▶ [SOURCE DOCUMENT]
1991–96 Ford Escort: Relive the ’90s in a Rad-Era Bargain
It was the Memorex mixtapes that got me. After he bought his 1994 Ford Escort LX, Michael Shelangoski made nine tapes of his favorite ‘80s and ‘90s jams to play in it. Seeing them there in 2022, for an instant, made me feel like it was 1998 again. In the spring of ’98, my friend Sarah and I, both art majors at Ohio’s Oberlin College, went on a back road blast to the Cleveland Museum of Art in her ‘94 Escort GT. A mixtape in the deck played Duran Duran, OMD, and the Stray Cats the whole way.
Songs, like cars, can put you back in a specific moment from the past. I still think of Sarah and that car when I hear “Rio” or “Rock This Town.” (We both regularly DJ’d parties in college.) Michael has similar memories: “Senior year high school, my car was a ‘92 Mercury Tracer LTS, which had the twin-cam Mazda motor like the Escort GT. My friends and I spent lots of time cruising around in that Tracer playing Alanis Morissette’s ‘Jagged Little Pill.’”
Cheap and cheerful, Escorts were perfect for cars for new drivers, budgeters, and college kids alike. Introduced in the spring of 1990, the second-gen 1991–96 U.S. Escort didn’t sell quite as well as its 1981–90 predecessor, but it was a nicer car in many ways. Sharing its chassis with the BG-Series Mazda Protegé, it looked and felt far more modern, and it was both more durable and more fun to drive.

▶ [RAW DATA]
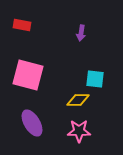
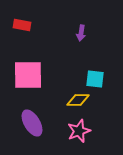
pink square: rotated 16 degrees counterclockwise
pink star: rotated 20 degrees counterclockwise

▶ [TASK SET]
A: In the Ford Escort article, which car did Michael drive in his senior year of high school?
B: From the Ford Escort article, transcribe the passage starting with "1991–96 Ford Escort: Relive" and going on through "the whole way.".

▶ [COMPLETE ANSWERS]
A: A ’92 Mercury Tracer LTS.

B:
1991–96 Ford Escort: Relive the ’90s in a Rad-Era Bargain
It was the Memorex mixtapes that got me. After he bought his 1994 Ford Escort LX, Michael Shelangoski made nine tapes of his favorite ‘80s and ‘90s jams to play in it. Seeing them there in 2022, for an instant, made me feel like it was 1998 again. In the spring of ’98, my friend Sarah and I, both art majors at Ohio’s Oberlin College, went on a back road blast to the Cleveland Museum of Art in her ‘94 Escort GT. A mixtape in the deck played Duran Duran, OMD, and the Stray Cats the whole way.